There is nothing natural or inevitable about our system of labor,” Gurstein writes. “It came about through conscious decisions made by industrial capitalists in the name of profit for them alone.” The assembly-line mindset hastened the demise of meaningful work and, of course, bolstered the consumerism that’s come to define American life and threaten the environment. But while conversations about consuming less are in vogue, discussions of a new (or renewed) way to work are not. As Gurstein puts it:

Instead of putting forward, as so many of our elected officials, policy analysts, pundits, and journalists predictably do, a picture of our world that is essentially the same, except that it is somehow “green” and somehow peopled with college-educated or better “trained” workers, we need to focus our attention on the more pressing and more basic question of what kinds of work people should be expected to devote their lives to doing.

Source: Guernica 

Image by K. Kendall, licensed under Creative Commons. 

Judi Burness_1
3/24/2010 6:47:23 AM

Middle class life? Isn't that something that existed until about 10 years ago? When a large majority people are working two jobs at minimum wage (or close to it) in order to cover the basic necessities and consider themselves lucky not to be employed as so many people are, I don't think middle class life exists anymore.

Tracy O'Connell_3
3/19/2010 4:48:32 PM

I find this issue vital - for 15 years I watched the way work was 're-engineered' and wondered WHO could be benefiting. Once knowledge workers loved our jobs.
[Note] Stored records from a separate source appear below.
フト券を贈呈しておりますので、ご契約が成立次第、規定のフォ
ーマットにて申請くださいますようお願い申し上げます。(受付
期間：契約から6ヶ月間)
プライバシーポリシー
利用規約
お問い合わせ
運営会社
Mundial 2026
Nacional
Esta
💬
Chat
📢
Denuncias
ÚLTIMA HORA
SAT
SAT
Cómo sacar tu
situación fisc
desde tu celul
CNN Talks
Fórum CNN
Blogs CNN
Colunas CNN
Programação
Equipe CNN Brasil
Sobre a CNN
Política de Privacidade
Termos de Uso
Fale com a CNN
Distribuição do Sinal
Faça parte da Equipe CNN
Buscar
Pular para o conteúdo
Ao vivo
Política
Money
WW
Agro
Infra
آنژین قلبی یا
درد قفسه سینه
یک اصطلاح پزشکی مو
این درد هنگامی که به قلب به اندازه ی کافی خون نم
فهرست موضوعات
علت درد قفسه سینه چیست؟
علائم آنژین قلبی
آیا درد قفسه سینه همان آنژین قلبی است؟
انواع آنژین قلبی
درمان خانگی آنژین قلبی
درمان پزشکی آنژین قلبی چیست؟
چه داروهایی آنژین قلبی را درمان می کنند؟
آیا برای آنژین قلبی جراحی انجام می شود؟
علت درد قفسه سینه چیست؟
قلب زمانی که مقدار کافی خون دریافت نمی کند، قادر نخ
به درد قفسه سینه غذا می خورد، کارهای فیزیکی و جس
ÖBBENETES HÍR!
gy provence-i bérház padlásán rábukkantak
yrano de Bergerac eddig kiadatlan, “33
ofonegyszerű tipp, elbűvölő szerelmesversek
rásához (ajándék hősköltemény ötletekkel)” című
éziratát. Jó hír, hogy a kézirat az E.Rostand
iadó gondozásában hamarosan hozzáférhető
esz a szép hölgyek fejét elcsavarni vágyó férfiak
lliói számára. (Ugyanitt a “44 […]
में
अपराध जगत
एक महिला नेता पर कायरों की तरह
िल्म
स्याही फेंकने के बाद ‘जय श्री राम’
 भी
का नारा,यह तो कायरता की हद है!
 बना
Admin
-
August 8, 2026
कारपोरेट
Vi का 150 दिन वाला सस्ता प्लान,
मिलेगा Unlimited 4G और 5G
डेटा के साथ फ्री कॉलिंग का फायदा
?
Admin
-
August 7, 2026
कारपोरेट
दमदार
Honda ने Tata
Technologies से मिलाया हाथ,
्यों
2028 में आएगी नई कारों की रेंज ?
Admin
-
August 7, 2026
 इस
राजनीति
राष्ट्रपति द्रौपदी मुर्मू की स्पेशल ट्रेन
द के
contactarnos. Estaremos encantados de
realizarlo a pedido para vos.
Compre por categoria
Work was a place we could feel useful, effective, appreciated. Then we were crammed into cubicles and had to tiptoe and whisper to not disturb others, and schedule meetings somewhere else to talk. Saying 'hello' would get you shushed with angry looks and gestures. Managers spend half their lives doing what they used to delegate. Virtually everyone needs a college degree to do work that's basically clerical, which formerly could be done right out of high school. I earned six figures and spent half my time fixing the copier, answering unwanted phone calls, formatting agendas, writing minutes, reserving meeting rooms, . . . while doing very little big-picture things a manager is expected to do. Clerical people, meanwhile, who chose that work and had a solid, middle-class life, are now a rarity . . . Is it any surprise companies are broke, unemployment is skyrocketing, and people are burned out and resentful? My solution? Go back to support staff. Let managers manage, let those who don't want four years of college have a direct route to a support job and middle-class life.